Even in a presentation, that for the mens’ fall/winter 2013-14 collection staged in Milan on 13 January 2013, Ports 1961’s designer Ian Hylton and creative director Fiona Cibani unleashed their imaginations to tell a powerful story, with black and white videos depicting a sculpture of Yury Gagarin by Pavel Bondarenko.
It’s as if Hylton is saying, we can all be heroes. You just need that little touch of courage, enough to transform an ordinary man into something else, like Clark Kent and Superman. At least, that’s what the glasses were saying, heavy acetate-rimmed glasses that spoke of ordinary men ready to become something else.

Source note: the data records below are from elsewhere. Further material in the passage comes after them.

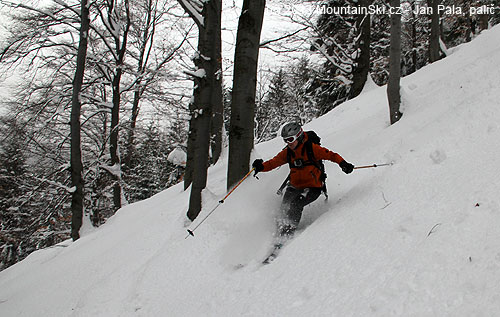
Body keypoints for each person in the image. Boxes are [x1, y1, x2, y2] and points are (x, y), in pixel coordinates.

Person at [252, 122, 354, 244]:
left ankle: (287, 234)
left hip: (313, 187)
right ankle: (277, 231)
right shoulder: (288, 152)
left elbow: (331, 155)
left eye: (290, 139)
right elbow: (273, 163)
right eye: (285, 141)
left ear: (299, 136)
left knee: (296, 204)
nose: (289, 143)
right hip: (294, 185)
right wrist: (260, 167)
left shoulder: (312, 148)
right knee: (284, 207)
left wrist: (343, 164)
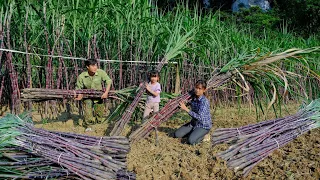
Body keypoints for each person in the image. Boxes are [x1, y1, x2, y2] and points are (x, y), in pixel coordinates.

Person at [75, 58, 112, 131]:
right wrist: (79, 94)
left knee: (99, 113)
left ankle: (98, 124)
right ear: (87, 67)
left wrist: (106, 92)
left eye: (96, 65)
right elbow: (78, 88)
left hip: (99, 96)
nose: (95, 67)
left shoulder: (101, 72)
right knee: (88, 109)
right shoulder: (82, 76)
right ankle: (89, 125)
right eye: (92, 66)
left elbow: (108, 81)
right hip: (87, 96)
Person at [174, 80, 212, 145]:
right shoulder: (193, 98)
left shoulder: (204, 102)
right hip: (194, 123)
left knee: (191, 141)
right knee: (177, 134)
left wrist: (186, 109)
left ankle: (205, 136)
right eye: (196, 88)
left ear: (204, 90)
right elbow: (187, 103)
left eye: (200, 89)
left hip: (203, 125)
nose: (197, 90)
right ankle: (194, 133)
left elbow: (199, 117)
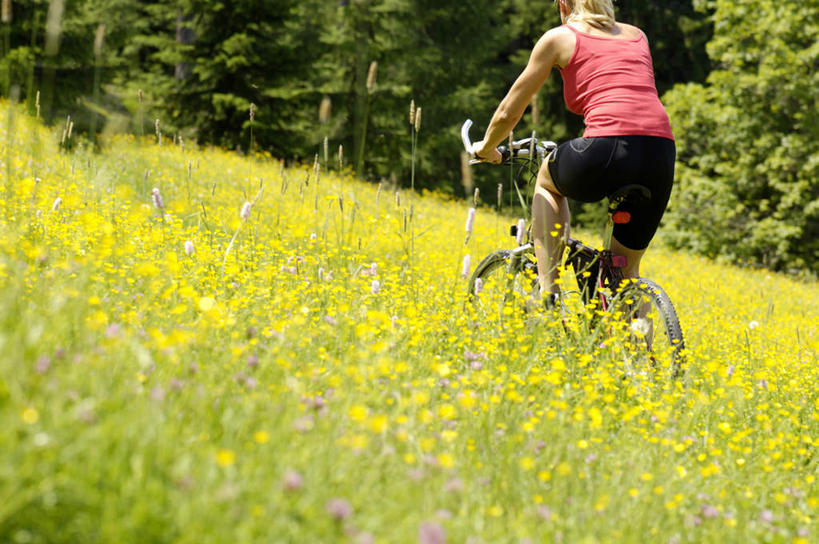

The colours are grey and black, with accents in light bordeaux, light blue, and light green. Overcoats and bomber jackets are cadenced into squares and rectangles reminiscent of armour or a spacesuit, creating a contrast with the softness of the fabric. Tailoring is tight and taut, very male, for men who know where they are going, and who are capable of an occasional foray into decorative luxury, as in a fur lapel on a grey overcoat. The sculptured lines are contrasted with the voluptuously bright colour. The overall impression is that of people who are about to set off on a journey, as shown by the large, practical bag. Hylton himself said, “Ports customers travel a lot, and they know the world. Our man is fashionable. The Ports 1961 collection was designed for the executive, the athlete, the traveller in every man. A Ports man is self-assured and wants to look his best. He wants quality first of all.”
All the classic garment types are reworked in the collection by Hylton and Cibani: trench coats, Chesterfields, Harringtons and duffle coats are given sophisticated details and quality materials. Shoes are tough and chunky, with mocassins featuring five-layer soles and oversize kilt fringes on the uppers.